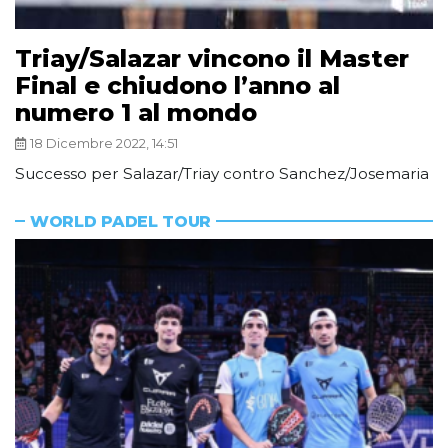
Triay/Salazar vincono il Master
Final e chiudono l’anno al
numero 1 al mondo
18 Dicembre 2022, 14:51
Successo per Salazar/Triay contro Sanchez/Josemaria
WORLD PADEL TOUR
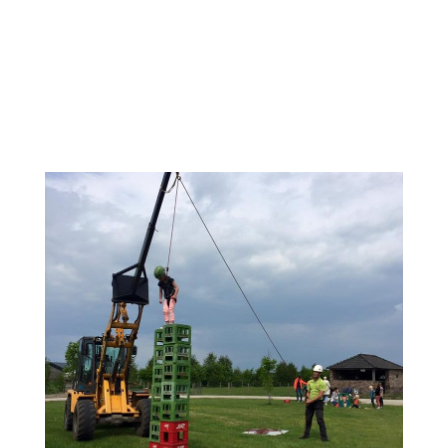
Tokkelen Uw leven hangt letterlijk aan een
draadje! Hangend aan een kabel gaat u met
hoge snelheid 15 meter naar beneden ‘glijden’.
IK WIL...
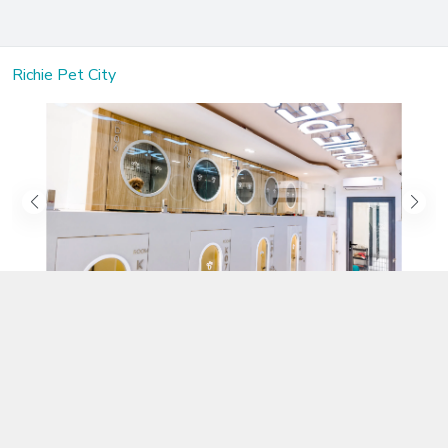
Richie Pet City
Kết nối với chúng tôi
02583.899.699
https://www.facebook.com/richiepetcity/
richiepetshopnt@gmail.com
Địa chỉ
Lô 104 Trần Nhật Duật nối dài, Phường Phước Hòa, Khánh Hòa -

◆ ◆ ◆ ◆ ◆ ◆ ◆

Every line with the string "Triay" in the material should be returned.

Triay/Salazar vincono il Master
Successo per Salazar/Triay contro Sanchez/Josemaria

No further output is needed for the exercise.